Этот шаг, подумал Гиллспи, на какое-то время уладит их отношения с Сэмом.

Джордж Эндикотт взглянул на Сэма.

— Мистер Вуд? — выжидающе произнес он.

— Обращайтесь к Вирджилу, — с обезоруживающей скромностью ответил Сэм. — Это все он.

Эндикотт перевел взгляд на молчаливого негра, который сидел несколько поодаль от всех.

— Мистер Тиббс, вам слово. Насколько мне известно, вы покидаете Уэллс сегодняшней ночью, так, пожалуйста, не уезжайте, ничего нам не рассказав.

— Вперед, Вирджил, — произнес шеф.

— Право, я чувствую себя в большом затруднении, — сказал Тиббс, и было похоже, что это действительно так.

— Не надо скромничать, — подбодрил его Эндикотт. — Мне прекрасно известна ваша репутация на Западном побережье. Успешное расследование вам совсем не в новинку.

— Дело не в этом, — сказал Тиббс, — просто мне неловко дольше скрывать, как много ошибок я допустил на сей раз. Все спас только счастливый случай, и мне тут нечем гордиться.

— Может быть, вы все-таки предоставите нам судить об этом? — любезно произнес Дженнингс.

Вирджил глубоко вздохнул:

— При любом подобном расследовании прежде всего необходимо установить мотивы убийства, насколько это вообще возможно. Выяснив, кому может быть выгодна смерть жертвы, вы получаете хотя бы какой-то исходный пункт. Это, конечно, в том случае, если нет налицо версии, которую было бы сравнительно легко проследить. Когда мистер Гиллспи договорился о том, чтобы я мог здесь остаться, и привлек меня к делу, я кое-что почерпнул из вещественных доказательств и начал заниматься выяснением мотивов. Боюсь, что сейчас мне придется неприятно удивить вас всех, а мистера Кауфмана в особенности. Я даже сомневаюсь, сможет ли он когда-нибудь мне это простить. Дело в том, что я подозревал именно его в течение нескольких дней и изо всех сил старался найти доказательства этому предположению.

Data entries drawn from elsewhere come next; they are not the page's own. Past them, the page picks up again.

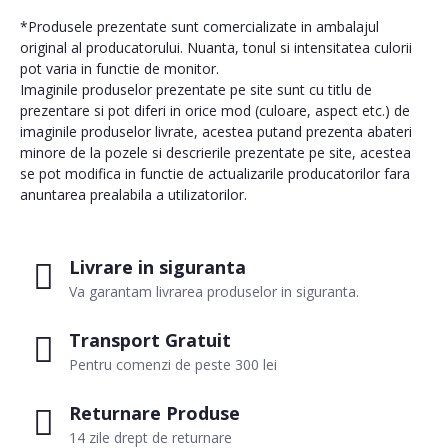
*Produsele prezentate sunt comercializate in ambalajul
original al producatorului. Nuanta, tonul si intensitatea culorii
pot varia in functie de monitor.
Imaginile produselor prezentate pe site sunt cu titlu de
prezentare si pot diferi in orice mod (culoare, aspect etc.) de
imaginile produselor livrate, acestea putand prezenta abateri
minore de la pozele si descrierile prezentate pe site, acestea
se pot modifica in functie de actualizarile producatorilor fara
anuntarea prealabila a utilizatorilor.
Livrare in siguranta
Va garantam livrarea produselor in siguranta.
Transport Gratuit
Pentru comenzi de peste 300 lei
Returnare Produse
14 zile drept de returnare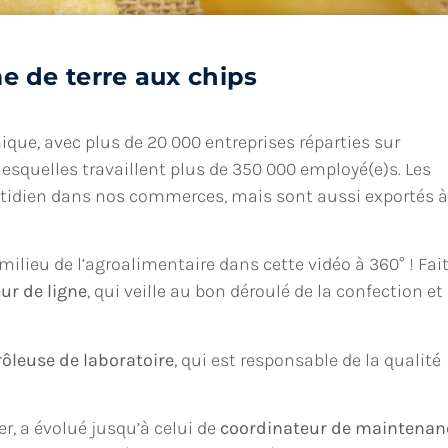
 de terre aux chips
ique, avec plus de 20 000 entreprises réparties sur
lesquelles travaillent plus de 350 000 employé(e)s. Les
uotidien dans nos commerces, mais sont aussi exportés à
milieu de l’agroalimentaire dans cette vidéo à 360° ! Fai
ur de ligne
, qui veille au bon déroulé de la confection et 
ôleuse de laboratoire
, qui est responsable de la qualité
er, a évolué jusqu’à celui de
coordinateur de maintenan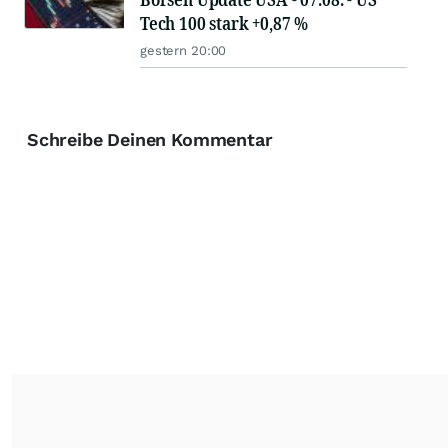
Tech 100 stark +0,87 %
gestern 20:00
Schreibe Deinen Kommentar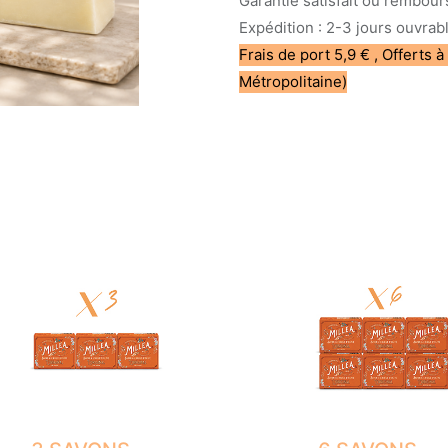
Garantie satisfait ou rembour
Expédition : 2-3 jours ouvrab
Frais de port 5,9 € , Offerts à
Métropolitaine)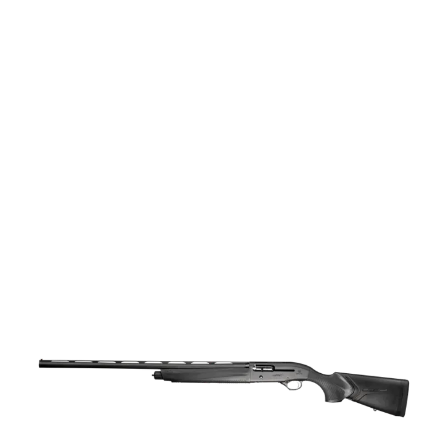
vapen
Luftvapen
Vapenvård
Pilbågar och
Pilar
Vapenremmar
Stockar och kolvar
Ljuddämpare &
Rekylbroms
Reservdelar &
Tillbehör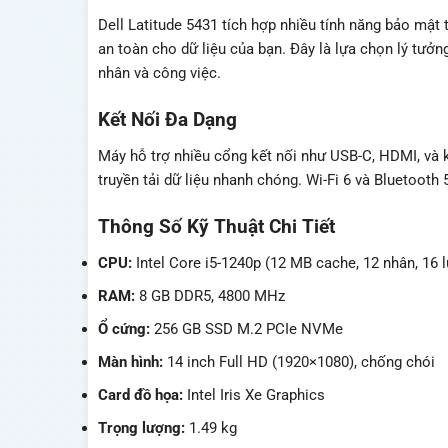
Dell Latitude 5431 tích hợp nhiều tính năng bảo mật
an toàn cho dữ liệu của bạn. Đây là lựa chọn lý tưở
nhân và công việc.
Kết Nối Đa Dạng
Máy hỗ trợ nhiều cổng kết nối như USB-C, HDMI, và kh
truyền tải dữ liệu nhanh chóng. Wi-Fi 6 và Bluetooth
Thông Số Kỹ Thuật Chi Tiết
CPU:
Intel Core i5-1240p (12 MB cache, 12 nhân, 16 l
RAM:
8 GB DDR5, 4800 MHz
Ổ cứng:
256 GB SSD M.2 PCIe NVMe
Màn hình:
14 inch Full HD (1920×1080), chống chói
Card đồ họa:
Intel Iris Xe Graphics
Trọng lượng:
1.49 kg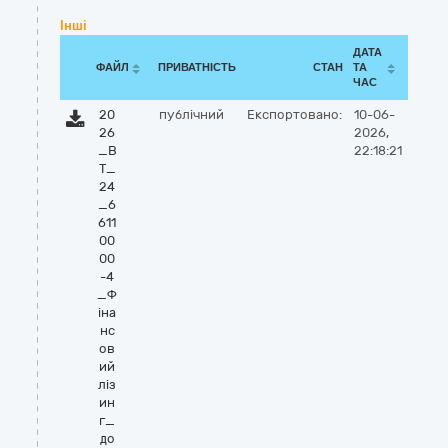
Інші
ДАТА
ФАЙЛ
ПРИВАТНІСТЬ
СТАН
ТА
ЧАС
20
публічний
Експортовано:
10-06-
26
2026,
_В
22:18:21
Т_
24
_6
611
00
00
-4
_Ф
іна
нс
ов
ий
ліз
ин
г_
до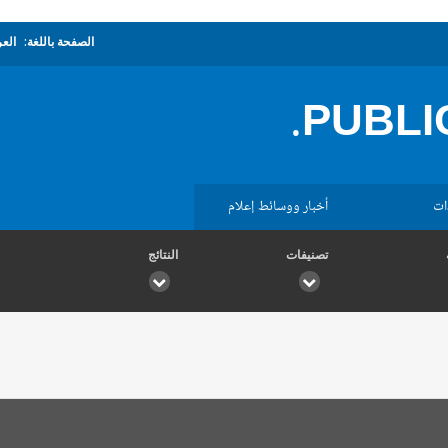
الصفحة باللغة:
العر
PUBLIC
ات
أخبار ووسائط إعلام
تصنيفات
النتائج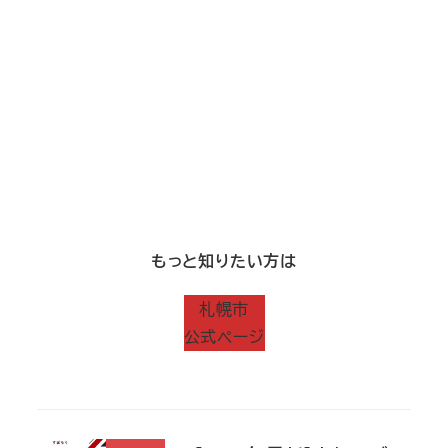
もっと知りたい方は
札幌市
公式ページ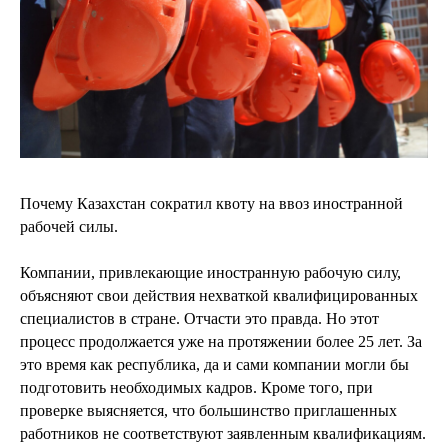
Почему Казахстан сократил квоту на ввоз иностранной
рабочей силы.
Компании, привлекающие иностранную рабочую силу,
объясняют свои действия нехваткой квалифицированных
специалистов в стране. Отчасти это правда. Но этот
процесс продолжается уже на протяжении более 25 лет. За
это время как республика, да и сами компании могли бы
подготовить необходимых кадров. Кроме того, при
проверке выясняется, что большинство приглашенных
работников не соответствуют заявленным квалификациям.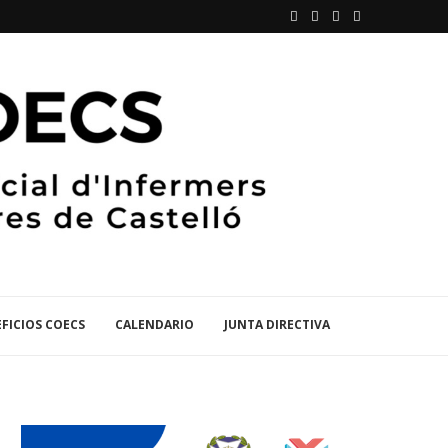
FICIOS COECS
CALENDARIO
JUNTA DIRECTIVA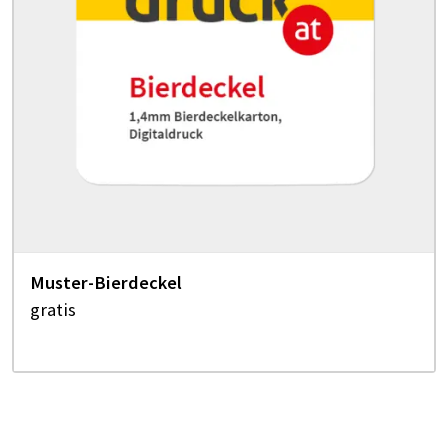
Muster-Bierdeckel
gratis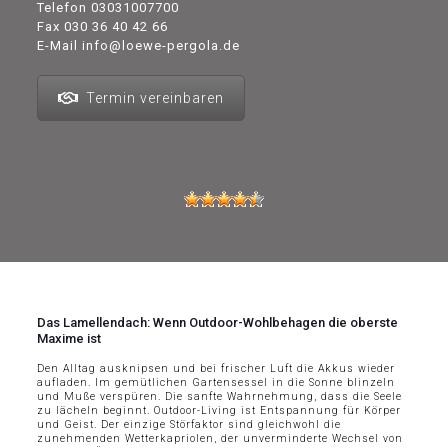
Telefon
03031007700
Fax 030 36 40 42 66
E-Mail
info@loewe-pergola.de
Termin vereinbaren
Das Lamellendach: Wenn Outdoor-Wohlbehagen die oberste
Maxime ist
Den Alltag ausknipsen und bei frischer Luft die Akkus wieder
aufladen. Im gemütlichen Gartensessel in die Sonne blinzeln
und Muße verspüren. Die sanfte Wahrnehmung, dass die Seele
zu lächeln beginnt. Outdoor-Living ist Entspannung für Körper
und Geist. Der einzige Störfaktor sind gleichwohl die
zunehmenden Wetterkapriolen, der unverminderte Wechsel von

Тиббс взглянул в сторону молодого дирижера, на лицо которого стоило посмотреть! Сэм Вуд тоже поглядел на него и подумал, что не может сказать, какие мысли бродят сейчас в голове этого человека. Но вообще-то Сэм не был удивлен — он и сам подозревал Эрика Кауфмана, хотя и не мог бы объяснить почему.

— Видите ли, — продолжал Тиббс, — у мистера Кауфмана могло быть для этого явное и серьезное основание: трагический уход маэстро Мантоли открывал перед ним прямой путь к тому, чтобы стать во главе фестиваля и получить все грядущие выгоды — что называется, и славу, и деньги. Многие убивали по меньшим причинам. Спешу оговориться, мистер Кауфман полностью опроверг это предположение энергичными и успешными поисками дирижера, уже хорошо известного в музыкальном мире. Итак, в первый момент мистер Кауфман был одним из подозреваемых, и не больше, пока — во время моего первого визита к мистеру Эндикотту — он не обронил при мне, что маэстро Мантоли "пристукнули". Газет еще не было, и если он действительно, как говорил, недавно приехал из Атланты, откуда ему было знать, что маэстро Мантоли на самом деле стукнули по голове? Его могли застрелить, или отравить, или что угодно… Поэтому я воспринял эти слова как невольное признание, и он сразу стал кандидатом номер один для моего расследования. Но при этом я совершенно упустил из виду, что "пристукнуть" — очень ходовое словечко и вовсе не обязательно понимать его в буквальном смысле.

— Может быть, тебе слишком тяжело это слушать? — спросила Грейс Эндикотт у Дьюны, которая сидела с ней рядом. Дьюна покачала головой, не сводя глаз с Тиббса.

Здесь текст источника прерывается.